Textauszug:
Ich schätzte ihn auf Anfang 40, er schätzte mich auf Mitte 20. Als wir unsere Pässe verglichen, staunten wir beide: Anatol war drei Jahre jünger als ich, Jahrgang 1979. „Warum seht ihr im Westen alle so jung aus?“, fragte er. „Warum seht ihr im Osten alle so alt aus?“, wollte ich zurückfragen, aber ich biss mir auf die Zunge.

Er erzählte mir von seinen Jobs auf Polens Baustellen. Anatol arbeitete mal hier, mal dort, selten in den Innenstädten, wo zu viel kontrolliert wird, eher an den Stadträndern, wo es nicht auffällt, wenn nachts im Baucontainer ein Dutzend Ukrainer schnarcht. Bezahlen ließ er sich schwarz, viel verdiente er nicht, aber immer noch weit mehr, als er in der Ukraine für die gleiche Arbeit bekommen würde. Wenn es etwas zu tun gab, riefen die Polen ihn an, dann fuhr Anatol sofort los. Wenn es keine Arbeit gab, wie jetzt, schickten sie ihn nach Hause.

Aufgaben:
**A.** Liste alle Zahlenangaben auf, die im Textauszug vorkommen, auch die als Wort geschriebenen.
**B.** Gib aus dem Textauszug alles von den Worten „Ich schätzte ihn“ bis hinunter zu den Worten „ihn nach Hause.“ wortgetreu aus.

Bereitgestellte Daten:
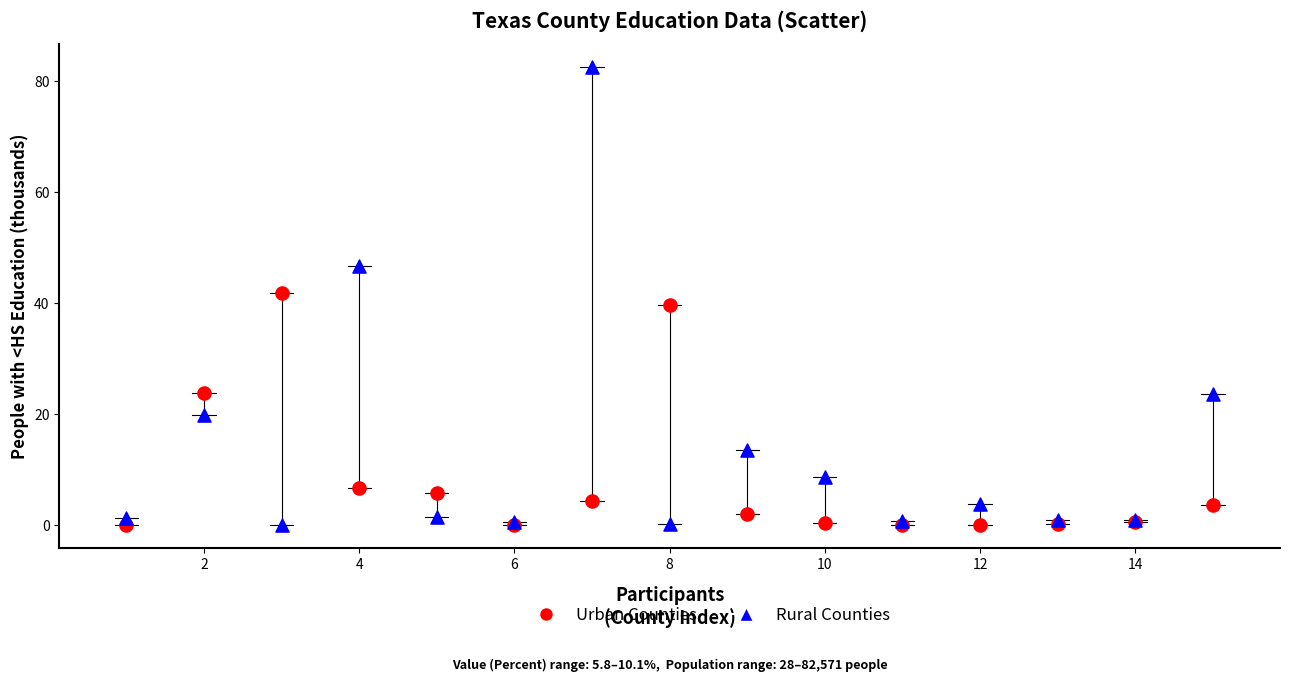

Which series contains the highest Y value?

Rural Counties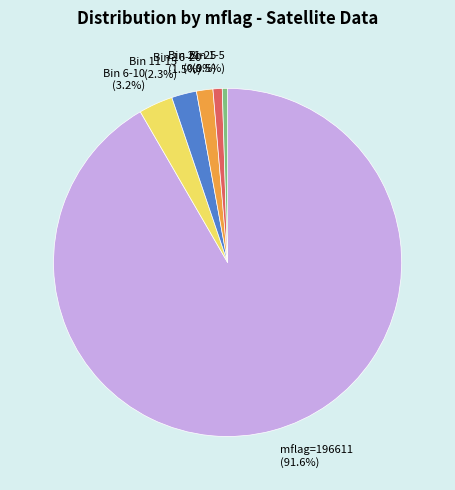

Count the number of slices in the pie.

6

...

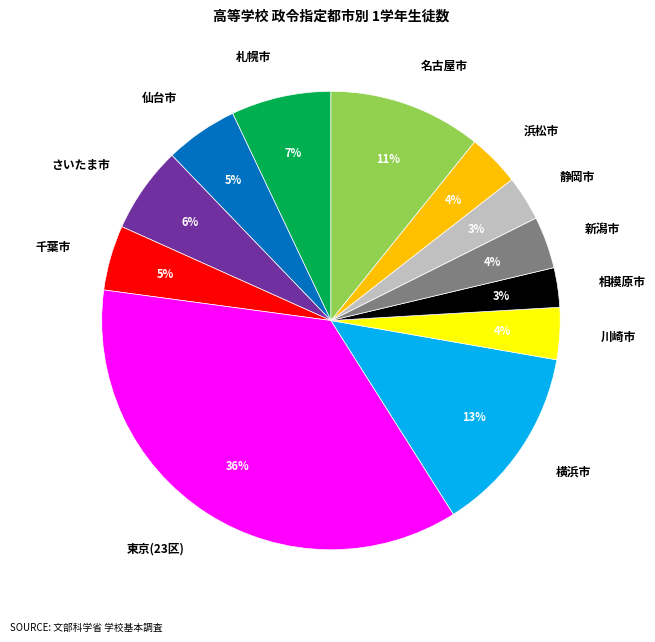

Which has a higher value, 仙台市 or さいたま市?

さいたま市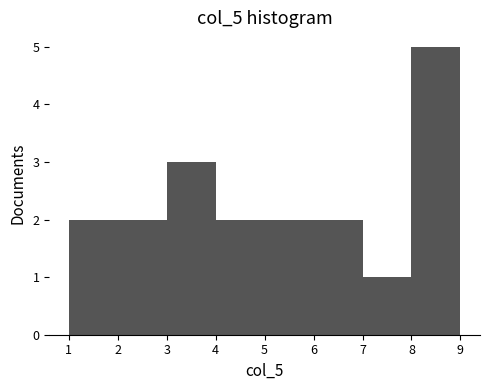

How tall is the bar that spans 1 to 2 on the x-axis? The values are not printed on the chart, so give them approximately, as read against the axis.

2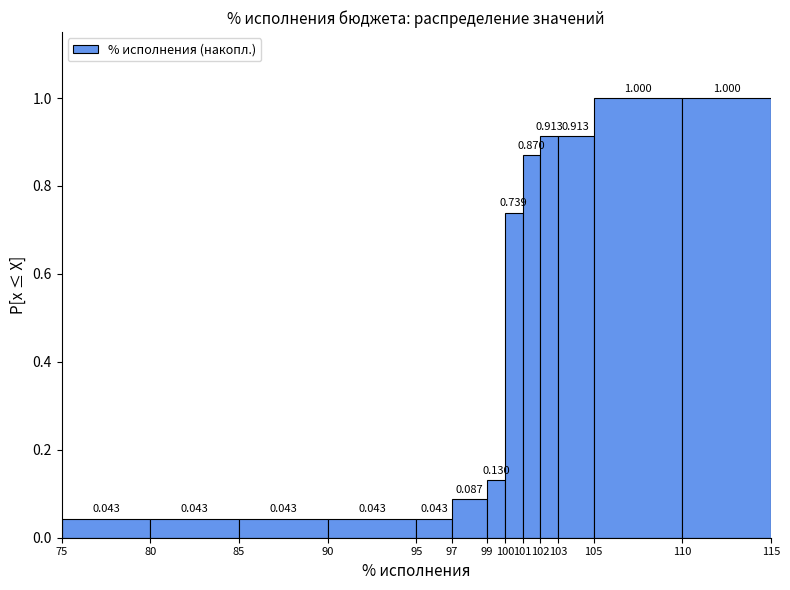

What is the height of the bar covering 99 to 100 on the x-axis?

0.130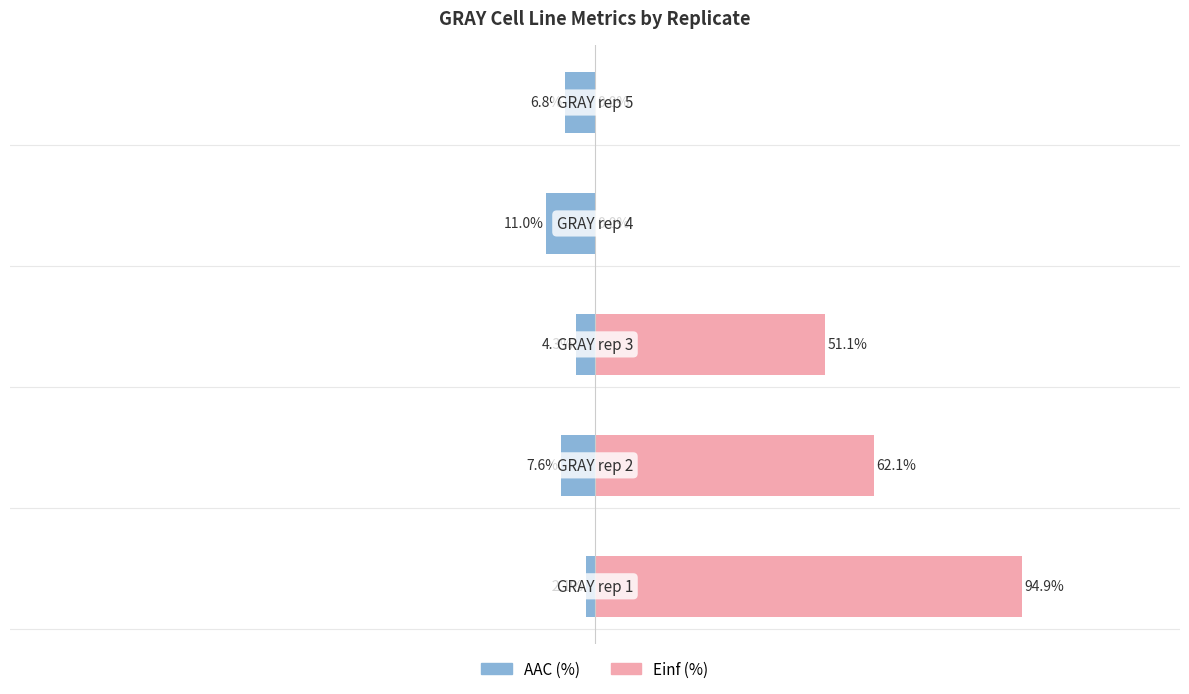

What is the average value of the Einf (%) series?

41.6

...

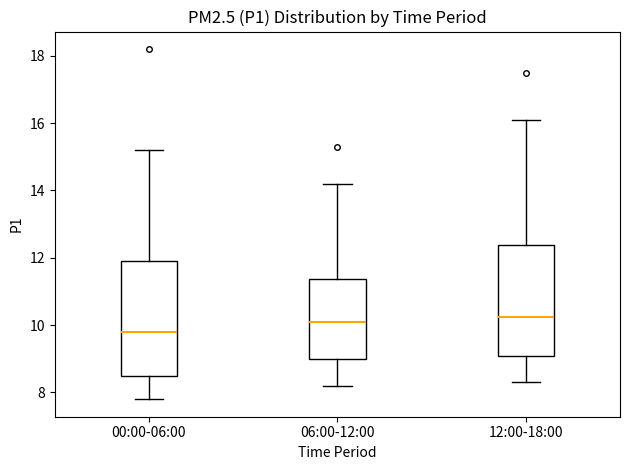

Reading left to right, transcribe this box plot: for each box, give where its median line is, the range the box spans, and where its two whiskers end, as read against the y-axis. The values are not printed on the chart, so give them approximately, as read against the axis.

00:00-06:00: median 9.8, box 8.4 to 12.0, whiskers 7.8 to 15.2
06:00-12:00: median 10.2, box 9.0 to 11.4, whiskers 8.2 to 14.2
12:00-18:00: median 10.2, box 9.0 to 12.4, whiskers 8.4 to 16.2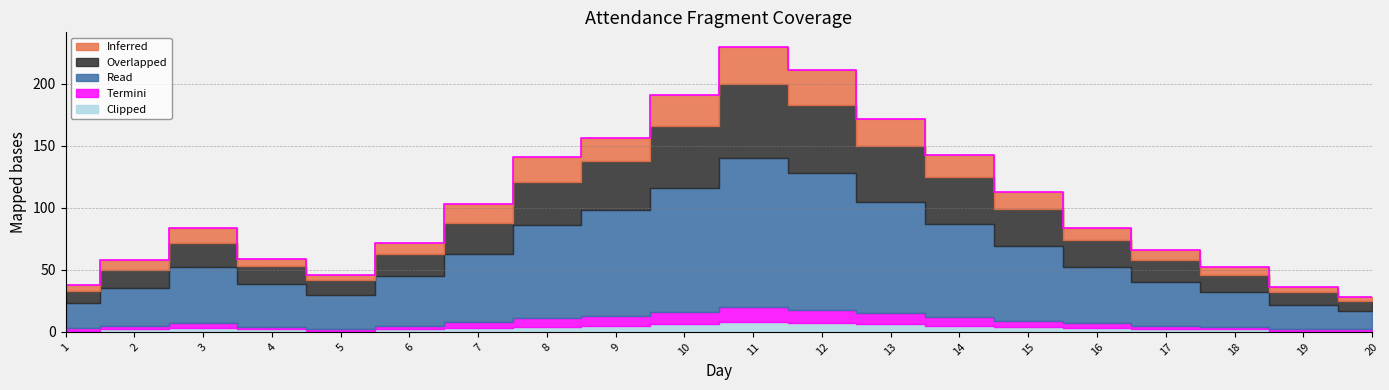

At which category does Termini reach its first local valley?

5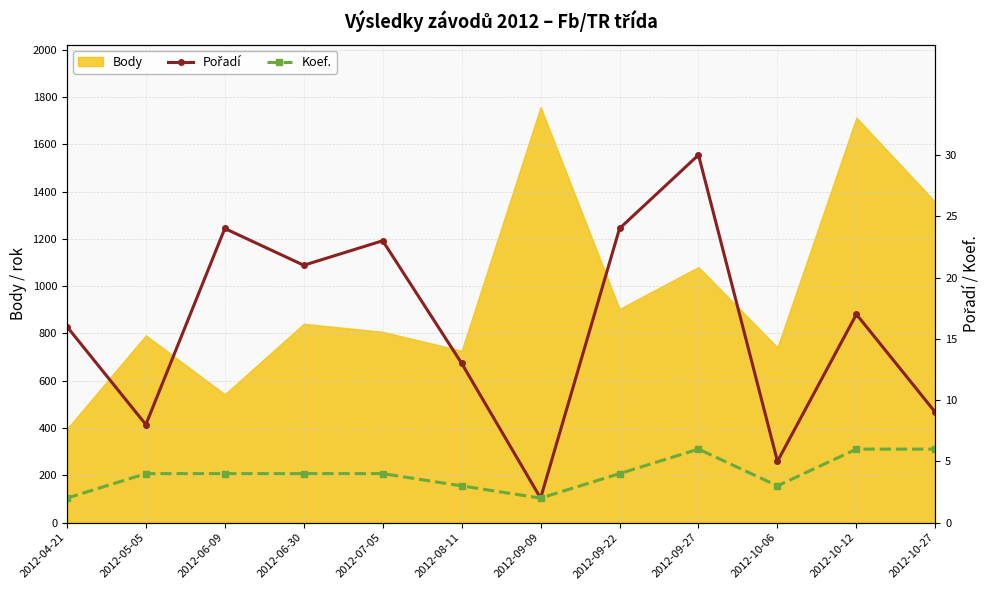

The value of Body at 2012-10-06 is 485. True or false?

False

Lösungen zur Übung:
**A.** Anfang 40; Mitte 20; drei Jahre; Jahrgang 1979; ein Dutzend

**B.**
Ich schätzte ihn auf Anfang 40, er schätzte mich auf Mitte 20. Als wir unsere Pässe verglichen, staunten wir beide: Anatol war drei Jahre jünger als ich, Jahrgang 1979. „Warum seht ihr im Westen alle so jung aus?“, fragte er. „Warum seht ihr im Osten alle so alt aus?“, wollte ich zurückfragen, aber ich biss mir auf die Zunge.

Er erzählte mir von seinen Jobs auf Polens Baustellen. Anatol arbeitete mal hier, mal dort, selten in den Innenstädten, wo zu viel kontrolliert wird, eher an den Stadträndern, wo es nicht auffällt, wenn nachts im Baucontainer ein Dutzend Ukrainer schnarcht. Bezahlen ließ er sich schwarz, viel verdiente er nicht, aber immer noch weit mehr, als er in der Ukraine für die gleiche Arbeit bekommen würde. Wenn es etwas zu tun gab, riefen die Polen ihn an, dann fuhr Anatol sofort los. Wenn es keine Arbeit gab, wie jetzt, schickten sie ihn nach Hause.